Inversione di marcia
Oggi, invece, siamo di fronte a una pericolosissima inversione di marcia, che non tiene minimamente conto delle evidenze, dei numeri, dei fatti, di quanto da tempo molti, giuristi, studiosi, associazioni, garanti, e la stessa nostra organizzazione, stanno chiedendo, a partire dalla depenalizzazione di alcuni reati minori e dall’ampliamento del ricorso alle misure alternative, con la piena applicazione dell’articolo 27 della Costituzione, garantendo alle persone ristrette i diritti individuali, civili, che la detenzione non può e non deve negare, come il lavoro, la salute, l’istruzione, gli affetti.

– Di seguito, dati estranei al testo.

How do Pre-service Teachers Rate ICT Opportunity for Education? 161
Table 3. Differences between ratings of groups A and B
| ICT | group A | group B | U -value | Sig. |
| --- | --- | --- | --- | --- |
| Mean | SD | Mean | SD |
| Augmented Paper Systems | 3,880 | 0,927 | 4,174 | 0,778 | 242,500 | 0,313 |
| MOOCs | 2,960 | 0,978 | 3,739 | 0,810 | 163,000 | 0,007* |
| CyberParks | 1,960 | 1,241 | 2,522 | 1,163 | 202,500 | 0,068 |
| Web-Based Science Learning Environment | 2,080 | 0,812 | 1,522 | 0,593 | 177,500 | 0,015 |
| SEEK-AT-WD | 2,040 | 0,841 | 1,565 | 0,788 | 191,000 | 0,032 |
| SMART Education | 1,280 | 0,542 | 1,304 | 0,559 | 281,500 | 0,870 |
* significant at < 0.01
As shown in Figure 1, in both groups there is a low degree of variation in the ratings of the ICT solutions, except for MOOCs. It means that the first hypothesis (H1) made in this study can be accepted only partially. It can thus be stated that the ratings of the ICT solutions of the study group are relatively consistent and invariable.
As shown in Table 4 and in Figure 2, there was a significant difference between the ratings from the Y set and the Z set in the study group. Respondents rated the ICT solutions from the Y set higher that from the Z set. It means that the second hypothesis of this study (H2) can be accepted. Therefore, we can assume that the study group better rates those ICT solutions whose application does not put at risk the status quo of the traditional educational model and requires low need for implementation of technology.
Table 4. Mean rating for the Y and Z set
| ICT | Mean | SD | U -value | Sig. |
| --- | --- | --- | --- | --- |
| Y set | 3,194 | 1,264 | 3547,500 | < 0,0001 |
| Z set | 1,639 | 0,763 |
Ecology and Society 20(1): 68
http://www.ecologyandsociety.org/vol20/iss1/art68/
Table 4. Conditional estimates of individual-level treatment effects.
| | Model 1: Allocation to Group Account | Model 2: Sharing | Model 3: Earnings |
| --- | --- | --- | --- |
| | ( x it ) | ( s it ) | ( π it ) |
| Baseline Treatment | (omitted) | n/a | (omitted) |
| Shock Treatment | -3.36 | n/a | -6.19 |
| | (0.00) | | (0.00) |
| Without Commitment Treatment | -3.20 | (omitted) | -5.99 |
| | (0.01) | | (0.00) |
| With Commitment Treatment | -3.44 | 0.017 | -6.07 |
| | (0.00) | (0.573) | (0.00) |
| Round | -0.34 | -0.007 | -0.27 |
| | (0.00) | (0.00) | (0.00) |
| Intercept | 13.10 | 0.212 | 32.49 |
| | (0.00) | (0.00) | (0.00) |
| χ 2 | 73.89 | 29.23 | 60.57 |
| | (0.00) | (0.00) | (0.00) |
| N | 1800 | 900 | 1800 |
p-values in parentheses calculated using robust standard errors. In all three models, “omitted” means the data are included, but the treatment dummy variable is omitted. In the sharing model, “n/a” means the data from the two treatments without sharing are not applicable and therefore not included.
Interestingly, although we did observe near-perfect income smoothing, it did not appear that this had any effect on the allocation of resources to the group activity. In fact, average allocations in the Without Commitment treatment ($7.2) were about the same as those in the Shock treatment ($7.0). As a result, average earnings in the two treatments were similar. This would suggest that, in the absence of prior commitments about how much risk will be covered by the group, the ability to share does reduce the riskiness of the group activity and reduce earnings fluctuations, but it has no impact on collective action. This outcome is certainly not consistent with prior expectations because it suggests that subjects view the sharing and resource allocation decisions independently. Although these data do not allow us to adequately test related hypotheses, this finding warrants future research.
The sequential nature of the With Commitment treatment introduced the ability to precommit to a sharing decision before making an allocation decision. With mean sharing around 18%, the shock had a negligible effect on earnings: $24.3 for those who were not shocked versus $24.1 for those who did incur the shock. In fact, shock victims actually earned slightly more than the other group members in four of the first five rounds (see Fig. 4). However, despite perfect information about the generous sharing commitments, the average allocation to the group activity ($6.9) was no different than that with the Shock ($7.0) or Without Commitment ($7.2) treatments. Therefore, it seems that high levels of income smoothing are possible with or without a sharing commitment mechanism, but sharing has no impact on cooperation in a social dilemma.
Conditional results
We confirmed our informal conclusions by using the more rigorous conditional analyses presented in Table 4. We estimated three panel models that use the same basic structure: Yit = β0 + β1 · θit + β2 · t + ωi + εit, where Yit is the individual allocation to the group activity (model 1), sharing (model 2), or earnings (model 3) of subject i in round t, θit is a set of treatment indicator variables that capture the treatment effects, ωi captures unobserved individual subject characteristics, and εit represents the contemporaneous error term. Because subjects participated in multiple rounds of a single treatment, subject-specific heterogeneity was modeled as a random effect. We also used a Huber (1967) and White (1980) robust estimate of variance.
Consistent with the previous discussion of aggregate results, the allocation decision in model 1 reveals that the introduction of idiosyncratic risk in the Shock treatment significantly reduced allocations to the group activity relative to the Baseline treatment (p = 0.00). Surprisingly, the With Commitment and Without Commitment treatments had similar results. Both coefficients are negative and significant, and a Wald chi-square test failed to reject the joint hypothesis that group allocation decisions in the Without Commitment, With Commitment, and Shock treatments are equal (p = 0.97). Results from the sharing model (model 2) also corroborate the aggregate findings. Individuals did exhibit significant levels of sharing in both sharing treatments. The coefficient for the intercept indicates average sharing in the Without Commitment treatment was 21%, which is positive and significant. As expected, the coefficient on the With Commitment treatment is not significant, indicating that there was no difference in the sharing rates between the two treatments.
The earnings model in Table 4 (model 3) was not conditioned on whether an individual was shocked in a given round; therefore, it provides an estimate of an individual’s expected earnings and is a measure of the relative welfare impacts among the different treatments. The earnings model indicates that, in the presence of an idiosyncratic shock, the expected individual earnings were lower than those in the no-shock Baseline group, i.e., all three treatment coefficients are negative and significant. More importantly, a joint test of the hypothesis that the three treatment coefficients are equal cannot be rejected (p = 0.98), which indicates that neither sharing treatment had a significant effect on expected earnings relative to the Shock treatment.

La pena nella Costituzione
La pena è la privazione della libertà e deve sempre avere il fine riconosciuto dalla Costituzione. Oggi, invece, siamo di fronte a un pacchetto di misure che, oltre a introdurre il reato di rivolta in carcere, peraltro già esistente, che non si limita a perseguire, com’è ovvio, gli atti di violenza, ma qualsiasi forma di protesta, aggrava le pene per chi imbratta beni in uso alle forze di polizia o ad altri soggetti pubblici, prevede il daspo (divieti di accesso a luoghi ad alta frequentazione) per accattonaggio per i minori, ma soprattutto, elimina l’obbligo di rinvio dell’esecuzione della pena per le donne incinte e per le madri di bambini fino a tre anni, con l’obbligatorietà della reclusione per le madri con bambini di età superiore a tre anni.
Nessun bambino in carcere
Abbiamo sostenuto, anche con iniziative pubbliche, che nessun bambino deve varcare la soglia del carcere, che anche gli Icam (istituti a custodia attenuata per detenute madri) sono strutture da superare, perché sempre di carcere si tratta, e la necessità di istituire finalmente le case famiglia per le madri con bambini, già previste per legge e mai realizzate. Sappiamo come è andata a finire, proprio in questa legislatura: il ritiro della proposta di legge Siani/Serracchiani per gli emendamenti presentati dalla maggioranza che ne snaturavano completamente contenuti e finalità.
La Via Maestra
Percorrere la “Via Maestra” per la difesa della Costituzione significa mettere al centro i diritti di tutti, persone libere e persone ristrette, e soprattutto di tutti coloro che più hanno bisogno di supporto e sostegno. Non è con pene sempre più severe che si risponde al bisogno di sicurezza, d’inclusione e giustizia sociale. Il disegno di legge sicurezza deve essere ritirato.
Daniela Barbaresi è segretaria confederale Cgil.
Denise Amerini è responsabile dipendenze e carcere dell’area Stato sociale e diritti della Cgil.